Improvement Activities

  • The IICEI continues to receive regular reports on a number a measures regarding participation, including the total number of cases with IFSPs, initial IFSPs, new referrals and under 1 participation rate.
  • In addition to several measures specifically targeting the participation rate for children under the age of 1, the total participation rate for children under the age of three is reported to CFC offices monthly. Incentive funding to the top 12 performing CFC offices each quarter is directed to several of the measures that impact the participation rate for children under the age of 1. (See Indicator 5.) Incentive funding is also distributed to CFCs that do the best job of limiting the number of families that leave intake or IFSP by choice or because we cannot find them. Other incentives can be earned for doing the best job of completing IFSPs within 45 days and by providing the shortest average time between referral and initial IFSP. All of these factors have lead to a heightened awareness of the importance of child find, good customer service and, ultimately, to higher participation rates. For instance, the reduction in the average time in intake from almost 80 days to under 30 days has resulted in an ongoing increase of approximately 2,000 children receiving IFSP services.
  • The bulk of funding to CFC offices for service coordination is distributed based on average caseloads over a recent period.
  • As part of designation of determinations, the score of a CFC office is negatively impacted if it is in the bottom 5 CFC offices for all 10 measures that carry incentive funding, including those listed above.
  • The Program Integrity Project efforts initiated in FFY08/SFY09 and described above will continue.
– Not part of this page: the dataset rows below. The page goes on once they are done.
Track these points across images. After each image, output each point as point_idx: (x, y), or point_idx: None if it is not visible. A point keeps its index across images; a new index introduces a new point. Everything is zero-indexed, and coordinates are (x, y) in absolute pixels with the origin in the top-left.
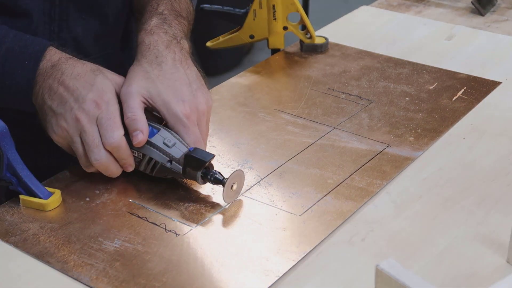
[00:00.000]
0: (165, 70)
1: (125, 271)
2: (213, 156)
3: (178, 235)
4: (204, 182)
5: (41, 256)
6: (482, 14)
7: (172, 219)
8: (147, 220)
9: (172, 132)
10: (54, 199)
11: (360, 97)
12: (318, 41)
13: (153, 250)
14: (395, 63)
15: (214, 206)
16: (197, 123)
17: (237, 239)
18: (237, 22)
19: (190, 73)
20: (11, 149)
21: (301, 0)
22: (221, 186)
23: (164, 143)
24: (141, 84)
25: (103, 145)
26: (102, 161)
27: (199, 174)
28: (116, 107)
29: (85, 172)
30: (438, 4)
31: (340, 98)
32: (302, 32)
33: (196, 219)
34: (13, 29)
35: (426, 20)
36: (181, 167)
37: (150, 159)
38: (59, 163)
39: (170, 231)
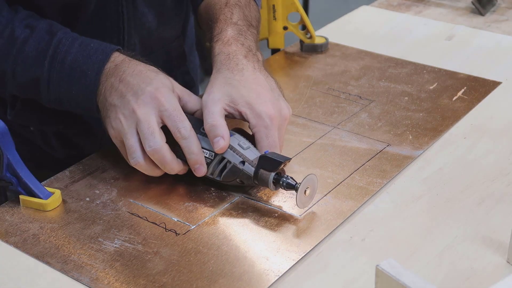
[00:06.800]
0: (247, 76)
1: (125, 272)
2: (289, 159)
3: (178, 234)
4: (276, 188)
5: (41, 256)
6: (482, 14)
7: (172, 218)
8: (147, 220)
9: (246, 140)
10: (54, 199)
11: (360, 97)
12: (318, 41)
13: (153, 250)
14: (395, 63)
15: (214, 205)
16: (269, 133)
17: (237, 238)
18: None
19: (270, 81)
20: (11, 149)
21: (301, 0)
22: (294, 191)
23: (239, 145)
24: (222, 91)
25: (175, 137)
26: (157, 148)
27: (271, 177)
28: (177, 102)
29: (84, 172)
30: (438, 4)
31: (340, 98)
32: (302, 32)
33: (196, 218)
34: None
35: (426, 20)
36: (253, 169)
37: (222, 158)
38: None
39: (170, 230)
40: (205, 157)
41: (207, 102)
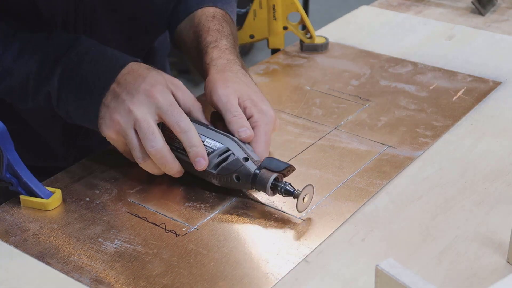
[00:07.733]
0: (244, 79)
1: (125, 273)
2: (292, 167)
3: (178, 235)
4: (274, 193)
5: (41, 257)
6: (482, 14)
7: (172, 219)
8: (147, 220)
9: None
10: (54, 199)
11: (360, 97)
12: (318, 41)
13: (153, 251)
14: (395, 63)
15: (214, 206)
16: (267, 130)
17: (237, 240)
18: (237, 22)
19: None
20: (10, 150)
21: (301, 0)
22: (292, 198)
23: (246, 145)
24: (233, 86)
25: (174, 131)
26: (159, 148)
27: (271, 180)
28: (172, 97)
29: (85, 172)
30: (438, 4)
31: (340, 98)
32: (302, 32)
33: (196, 219)
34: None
35: (426, 20)
36: (255, 166)
37: (227, 150)
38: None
39: (170, 231)
40: (206, 146)
41: (228, 95)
Revisions, with Justification, to Proposed Targets / Improvement Activities / Timelines / Resources for FFY09/SFY10:

The improvement activities described above are ongoing efforts. No changes to targets, improvement activities or times are proposed. As a result of the Program Integrity Project, the program anticipates a reduced growth rate or a decline in overall enrollment in the program in FFY09/SFY10. Participation in advisory groups and pilot activities, described in Indicator 5, may offset some of this reduction.